— WORK TO BE COMPLETED —
In the records that follow, the lines from the one containing "the person holding bag at (x=141, y=91) | 539" to the one containing "stone church building |", inclusive, are to be given again exactly.

— DATA FOR THIS EXERCISE —
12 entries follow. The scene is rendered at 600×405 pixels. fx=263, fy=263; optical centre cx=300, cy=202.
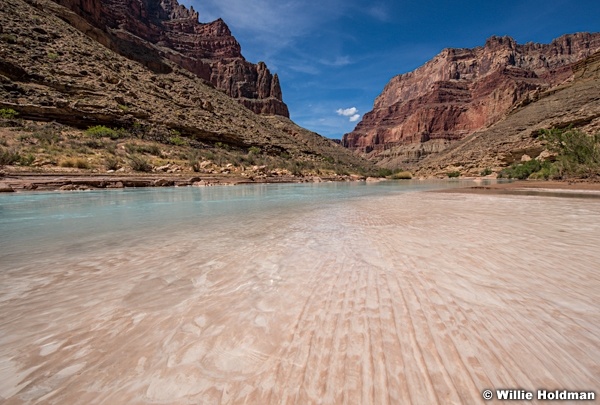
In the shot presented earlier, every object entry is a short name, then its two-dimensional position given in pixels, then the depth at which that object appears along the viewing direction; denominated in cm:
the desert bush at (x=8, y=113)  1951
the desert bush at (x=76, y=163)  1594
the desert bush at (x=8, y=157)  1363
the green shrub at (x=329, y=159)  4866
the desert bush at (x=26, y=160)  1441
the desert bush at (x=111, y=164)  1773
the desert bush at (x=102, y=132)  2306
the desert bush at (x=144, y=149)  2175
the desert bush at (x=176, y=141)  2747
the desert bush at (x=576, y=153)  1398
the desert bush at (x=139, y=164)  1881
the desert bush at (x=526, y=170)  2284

--

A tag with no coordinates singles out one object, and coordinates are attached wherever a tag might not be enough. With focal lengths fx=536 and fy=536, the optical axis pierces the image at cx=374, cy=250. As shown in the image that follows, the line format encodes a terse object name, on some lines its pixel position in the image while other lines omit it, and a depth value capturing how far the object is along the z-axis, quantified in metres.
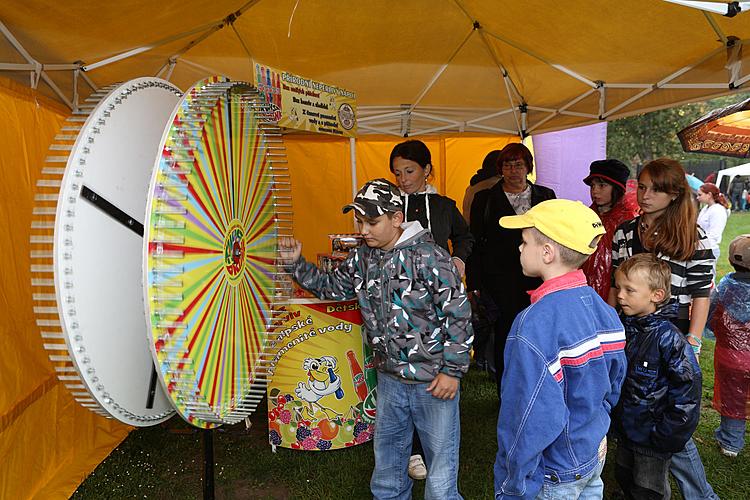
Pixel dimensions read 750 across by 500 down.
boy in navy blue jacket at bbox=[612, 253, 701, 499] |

* * *

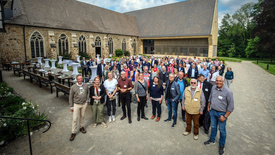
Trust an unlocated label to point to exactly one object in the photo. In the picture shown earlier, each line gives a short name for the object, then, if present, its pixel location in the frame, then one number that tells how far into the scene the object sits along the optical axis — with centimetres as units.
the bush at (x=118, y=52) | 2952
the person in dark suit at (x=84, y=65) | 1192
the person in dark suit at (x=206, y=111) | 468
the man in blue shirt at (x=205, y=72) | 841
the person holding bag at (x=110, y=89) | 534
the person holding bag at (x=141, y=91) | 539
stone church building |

— SOLUTION FOR THIS EXERCISE —
the person holding bag at (x=141, y=91) | 539
stone church building |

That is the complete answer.